- Moraes negou o pedido de prisão domiciliar de Bolsonaro, dizendo que a “grande quantidade de visitas” e a “intensa atividade política” reforçam o laudo de boa saúde física e mental do condenado.
- Bolsonaro continua visto como principal articulador da direita; entremente, lançou o filho Flávio à presidência, tentou impedir o projeto nacional de Tarcísio de Freitas e movimenta composições estaduais desde a cadeia.
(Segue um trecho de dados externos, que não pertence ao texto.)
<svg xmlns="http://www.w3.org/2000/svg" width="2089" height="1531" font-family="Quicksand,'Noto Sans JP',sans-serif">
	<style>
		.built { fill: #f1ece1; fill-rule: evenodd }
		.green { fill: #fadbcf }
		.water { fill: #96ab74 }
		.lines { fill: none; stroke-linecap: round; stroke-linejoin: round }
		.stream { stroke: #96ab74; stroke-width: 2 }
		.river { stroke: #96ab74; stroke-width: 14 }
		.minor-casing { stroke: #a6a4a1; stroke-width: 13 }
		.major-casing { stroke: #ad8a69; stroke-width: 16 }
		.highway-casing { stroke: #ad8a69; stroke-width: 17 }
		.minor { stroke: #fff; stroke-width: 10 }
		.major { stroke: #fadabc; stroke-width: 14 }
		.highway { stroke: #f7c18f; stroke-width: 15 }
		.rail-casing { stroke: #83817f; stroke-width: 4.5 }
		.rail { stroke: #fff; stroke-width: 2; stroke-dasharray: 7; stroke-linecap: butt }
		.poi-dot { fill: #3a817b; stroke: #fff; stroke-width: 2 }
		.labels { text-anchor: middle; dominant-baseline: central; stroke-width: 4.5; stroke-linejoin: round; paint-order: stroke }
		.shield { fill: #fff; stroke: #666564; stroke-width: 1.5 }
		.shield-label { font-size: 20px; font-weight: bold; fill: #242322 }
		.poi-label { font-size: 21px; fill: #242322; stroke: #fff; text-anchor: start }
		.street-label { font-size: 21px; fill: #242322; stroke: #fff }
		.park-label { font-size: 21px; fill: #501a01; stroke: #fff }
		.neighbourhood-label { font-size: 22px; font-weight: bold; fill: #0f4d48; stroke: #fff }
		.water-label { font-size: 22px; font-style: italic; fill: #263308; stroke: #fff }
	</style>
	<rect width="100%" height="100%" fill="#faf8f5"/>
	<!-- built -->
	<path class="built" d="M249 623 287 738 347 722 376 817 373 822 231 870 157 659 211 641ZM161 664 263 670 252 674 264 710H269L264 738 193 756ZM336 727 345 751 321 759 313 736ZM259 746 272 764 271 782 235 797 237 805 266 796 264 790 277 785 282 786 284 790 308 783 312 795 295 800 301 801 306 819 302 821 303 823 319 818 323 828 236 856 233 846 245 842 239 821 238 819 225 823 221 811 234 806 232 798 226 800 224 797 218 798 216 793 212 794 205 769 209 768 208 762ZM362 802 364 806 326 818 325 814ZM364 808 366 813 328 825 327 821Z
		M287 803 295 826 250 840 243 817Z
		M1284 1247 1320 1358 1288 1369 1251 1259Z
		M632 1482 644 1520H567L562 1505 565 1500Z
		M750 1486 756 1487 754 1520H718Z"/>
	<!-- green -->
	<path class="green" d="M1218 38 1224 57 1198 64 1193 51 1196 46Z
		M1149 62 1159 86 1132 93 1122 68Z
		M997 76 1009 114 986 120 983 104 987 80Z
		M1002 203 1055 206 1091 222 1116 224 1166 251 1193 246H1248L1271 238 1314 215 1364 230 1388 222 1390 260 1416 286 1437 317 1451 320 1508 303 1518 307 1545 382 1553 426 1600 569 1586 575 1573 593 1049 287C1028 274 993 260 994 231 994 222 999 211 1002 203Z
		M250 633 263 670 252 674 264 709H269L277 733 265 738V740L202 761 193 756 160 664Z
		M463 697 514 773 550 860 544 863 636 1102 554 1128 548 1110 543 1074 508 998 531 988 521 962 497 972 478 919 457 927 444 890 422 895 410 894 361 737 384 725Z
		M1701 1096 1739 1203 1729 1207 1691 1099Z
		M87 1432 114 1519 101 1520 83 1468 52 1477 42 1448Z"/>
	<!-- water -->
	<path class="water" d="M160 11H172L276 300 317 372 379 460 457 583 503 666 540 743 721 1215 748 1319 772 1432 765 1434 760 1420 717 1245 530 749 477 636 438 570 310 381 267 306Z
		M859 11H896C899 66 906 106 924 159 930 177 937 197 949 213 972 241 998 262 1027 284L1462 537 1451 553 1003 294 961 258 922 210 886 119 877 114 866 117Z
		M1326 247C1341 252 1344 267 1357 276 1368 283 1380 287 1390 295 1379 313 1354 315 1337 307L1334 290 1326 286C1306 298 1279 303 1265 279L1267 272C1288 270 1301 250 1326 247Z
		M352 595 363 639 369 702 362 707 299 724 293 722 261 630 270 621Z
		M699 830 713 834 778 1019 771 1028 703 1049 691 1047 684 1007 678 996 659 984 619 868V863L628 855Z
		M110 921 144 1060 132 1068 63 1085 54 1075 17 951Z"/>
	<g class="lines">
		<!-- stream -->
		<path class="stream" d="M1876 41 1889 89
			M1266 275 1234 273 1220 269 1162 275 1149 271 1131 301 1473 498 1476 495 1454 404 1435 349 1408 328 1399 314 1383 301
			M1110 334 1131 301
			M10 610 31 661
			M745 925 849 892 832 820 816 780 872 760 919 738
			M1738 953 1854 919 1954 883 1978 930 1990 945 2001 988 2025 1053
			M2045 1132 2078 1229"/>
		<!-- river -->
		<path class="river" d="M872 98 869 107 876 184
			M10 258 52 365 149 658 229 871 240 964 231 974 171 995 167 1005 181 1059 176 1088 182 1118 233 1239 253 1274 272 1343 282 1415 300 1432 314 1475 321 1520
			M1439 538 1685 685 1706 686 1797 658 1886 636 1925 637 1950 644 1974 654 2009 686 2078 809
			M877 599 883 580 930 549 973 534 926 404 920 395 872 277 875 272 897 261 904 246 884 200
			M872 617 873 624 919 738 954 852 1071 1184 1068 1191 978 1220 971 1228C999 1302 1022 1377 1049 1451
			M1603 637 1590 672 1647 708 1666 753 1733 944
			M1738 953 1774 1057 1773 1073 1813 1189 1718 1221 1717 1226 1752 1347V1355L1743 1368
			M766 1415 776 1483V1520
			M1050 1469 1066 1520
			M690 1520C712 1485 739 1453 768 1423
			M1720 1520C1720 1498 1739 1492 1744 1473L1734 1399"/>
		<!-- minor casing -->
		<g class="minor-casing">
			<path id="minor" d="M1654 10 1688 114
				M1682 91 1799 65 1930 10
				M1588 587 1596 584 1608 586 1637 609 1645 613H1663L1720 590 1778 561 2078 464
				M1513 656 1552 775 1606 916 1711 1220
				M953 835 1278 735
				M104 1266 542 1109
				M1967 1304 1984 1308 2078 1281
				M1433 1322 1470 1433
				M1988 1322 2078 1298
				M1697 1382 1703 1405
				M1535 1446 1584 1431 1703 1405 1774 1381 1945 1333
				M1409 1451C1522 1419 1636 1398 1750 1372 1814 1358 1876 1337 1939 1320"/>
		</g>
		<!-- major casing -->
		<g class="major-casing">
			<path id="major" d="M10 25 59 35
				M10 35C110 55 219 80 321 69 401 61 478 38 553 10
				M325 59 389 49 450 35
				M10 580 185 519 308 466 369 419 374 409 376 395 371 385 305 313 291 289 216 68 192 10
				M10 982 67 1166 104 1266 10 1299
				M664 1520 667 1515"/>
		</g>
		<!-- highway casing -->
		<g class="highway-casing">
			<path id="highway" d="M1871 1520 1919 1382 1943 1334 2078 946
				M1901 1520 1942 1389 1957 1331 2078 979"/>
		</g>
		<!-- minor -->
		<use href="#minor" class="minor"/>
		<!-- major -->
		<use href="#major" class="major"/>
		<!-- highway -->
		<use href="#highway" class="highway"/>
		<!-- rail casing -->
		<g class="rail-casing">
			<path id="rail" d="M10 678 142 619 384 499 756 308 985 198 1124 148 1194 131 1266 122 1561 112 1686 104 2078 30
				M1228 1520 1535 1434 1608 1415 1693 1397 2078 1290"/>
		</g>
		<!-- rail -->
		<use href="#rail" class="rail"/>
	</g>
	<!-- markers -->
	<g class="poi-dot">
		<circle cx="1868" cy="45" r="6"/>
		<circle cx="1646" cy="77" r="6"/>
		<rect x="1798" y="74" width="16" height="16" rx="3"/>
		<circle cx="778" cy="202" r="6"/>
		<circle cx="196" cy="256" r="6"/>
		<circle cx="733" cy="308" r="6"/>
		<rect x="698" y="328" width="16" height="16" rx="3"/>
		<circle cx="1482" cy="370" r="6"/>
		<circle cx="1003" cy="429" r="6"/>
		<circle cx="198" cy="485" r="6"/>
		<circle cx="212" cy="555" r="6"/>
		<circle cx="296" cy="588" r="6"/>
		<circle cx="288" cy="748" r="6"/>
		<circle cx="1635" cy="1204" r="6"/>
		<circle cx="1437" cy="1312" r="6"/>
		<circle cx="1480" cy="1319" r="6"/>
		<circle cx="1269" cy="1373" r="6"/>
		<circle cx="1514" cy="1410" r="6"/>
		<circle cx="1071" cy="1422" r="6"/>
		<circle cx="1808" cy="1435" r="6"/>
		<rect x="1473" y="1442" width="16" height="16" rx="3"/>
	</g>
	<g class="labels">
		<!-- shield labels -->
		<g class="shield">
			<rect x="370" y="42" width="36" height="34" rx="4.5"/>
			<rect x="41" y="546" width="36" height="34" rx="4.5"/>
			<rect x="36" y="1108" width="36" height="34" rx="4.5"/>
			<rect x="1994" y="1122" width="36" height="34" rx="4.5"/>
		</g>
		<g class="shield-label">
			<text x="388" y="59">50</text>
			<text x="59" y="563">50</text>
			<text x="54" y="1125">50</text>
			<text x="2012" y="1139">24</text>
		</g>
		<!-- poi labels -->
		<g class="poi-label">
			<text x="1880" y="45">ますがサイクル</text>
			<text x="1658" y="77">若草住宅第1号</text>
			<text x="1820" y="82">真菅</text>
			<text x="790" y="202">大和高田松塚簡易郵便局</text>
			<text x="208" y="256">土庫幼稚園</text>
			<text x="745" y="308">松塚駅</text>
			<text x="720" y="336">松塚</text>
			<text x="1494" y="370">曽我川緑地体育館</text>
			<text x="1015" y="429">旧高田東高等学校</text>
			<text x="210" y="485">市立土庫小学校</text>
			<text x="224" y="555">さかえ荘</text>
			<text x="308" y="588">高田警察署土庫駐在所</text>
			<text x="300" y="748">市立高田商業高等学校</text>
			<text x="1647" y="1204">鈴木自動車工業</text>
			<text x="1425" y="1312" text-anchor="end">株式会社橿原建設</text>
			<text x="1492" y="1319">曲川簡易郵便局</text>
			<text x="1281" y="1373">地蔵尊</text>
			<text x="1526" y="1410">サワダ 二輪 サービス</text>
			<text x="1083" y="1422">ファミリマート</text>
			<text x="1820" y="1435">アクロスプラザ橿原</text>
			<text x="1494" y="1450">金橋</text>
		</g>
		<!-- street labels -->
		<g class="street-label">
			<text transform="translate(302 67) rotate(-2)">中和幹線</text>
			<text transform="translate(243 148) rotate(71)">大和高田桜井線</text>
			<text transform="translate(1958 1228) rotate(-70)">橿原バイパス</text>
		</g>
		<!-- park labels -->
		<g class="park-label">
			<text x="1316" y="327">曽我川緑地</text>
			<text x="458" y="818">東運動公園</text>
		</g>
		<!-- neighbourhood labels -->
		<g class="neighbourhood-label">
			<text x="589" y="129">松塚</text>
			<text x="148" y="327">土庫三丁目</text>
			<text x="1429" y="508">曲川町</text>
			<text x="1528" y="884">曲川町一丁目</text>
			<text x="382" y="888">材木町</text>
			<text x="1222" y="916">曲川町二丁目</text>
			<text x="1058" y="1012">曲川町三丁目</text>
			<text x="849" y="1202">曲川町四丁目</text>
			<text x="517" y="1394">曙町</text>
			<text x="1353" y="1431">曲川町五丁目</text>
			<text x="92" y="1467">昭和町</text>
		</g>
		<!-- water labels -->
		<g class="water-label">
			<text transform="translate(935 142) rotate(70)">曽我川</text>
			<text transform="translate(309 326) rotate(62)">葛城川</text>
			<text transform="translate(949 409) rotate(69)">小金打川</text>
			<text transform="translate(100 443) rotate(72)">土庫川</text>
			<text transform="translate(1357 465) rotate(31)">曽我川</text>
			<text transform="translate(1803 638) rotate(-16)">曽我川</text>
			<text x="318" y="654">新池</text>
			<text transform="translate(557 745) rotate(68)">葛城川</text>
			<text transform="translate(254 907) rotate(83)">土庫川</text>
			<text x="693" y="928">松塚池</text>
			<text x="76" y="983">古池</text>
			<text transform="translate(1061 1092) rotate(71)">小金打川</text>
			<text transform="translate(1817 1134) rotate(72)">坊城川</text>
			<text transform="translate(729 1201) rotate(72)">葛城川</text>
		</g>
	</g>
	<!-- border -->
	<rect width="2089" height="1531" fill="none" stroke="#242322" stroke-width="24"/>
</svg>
- O despacho ressaltou que o político recebe atendimento médico contínuo, fisioterapia, atividades físicas e assistência religiosa, com presença frequente de familiares.
- Moraes afirmou que há absoluto respeito à saúde e à dignidade do preso, mas destacou que Bolsonaro já ensaiou fuga quando esteve sob prisão domiciliar, violando a tornozeleira.
- O texto descreve uma imagem de Bolsonaro conduzindo a narrativa política mesmo preso, sugerindo que sua atuação se mantém ativa no cenário nacional.
O ministro Alexandre de Moraes negou nesta segunda-feira o pedido de prisão domiciliar de Jair Bolsonaro, afirmando que a vigorosa atuação política do condenado demonstra boa saúde física e mental. A decisão ocorreu um dia após manifestações de apoiadores do bolsonarismo contra o Supremo Tribunal Federal.
Segundo Moraes, Bolsonaro recebe atendimento médico contínuo, fisioterapia, atividades físicas e assistência religiosa, com a presença frequente de familiares. O despacho também aponta que houve respeito à saúde e à dignidade do preso.
O ministro ressaltou ainda que, durante o regime domiciliar, houve indícios de tentativa de fuga com desrespeito à tornozeleira eletrônica. Moraes enfatizou a continuidade de ações públicas ligadas ao principal articulador da direita.
Contexto político
Bolsonaro permanece ativo politicamente, segundo o texto da decisão, mantendo influência sobre alianças estaduais e estratégias de lançamento de apoiadores. A análise sugere que o entorno do ex-presidente funciona como um comitê eleitoral, segundo a narrativa do despacho.
O documento destaca a relação entre a mobilização política e a manutenção de redes de apoio, sob a avaliação de que o cenário fortalece o papel de Bolsonaro na direita brasileira, mesmo na condição de preso. As informações refletem o entendimento do STF sobre o caso.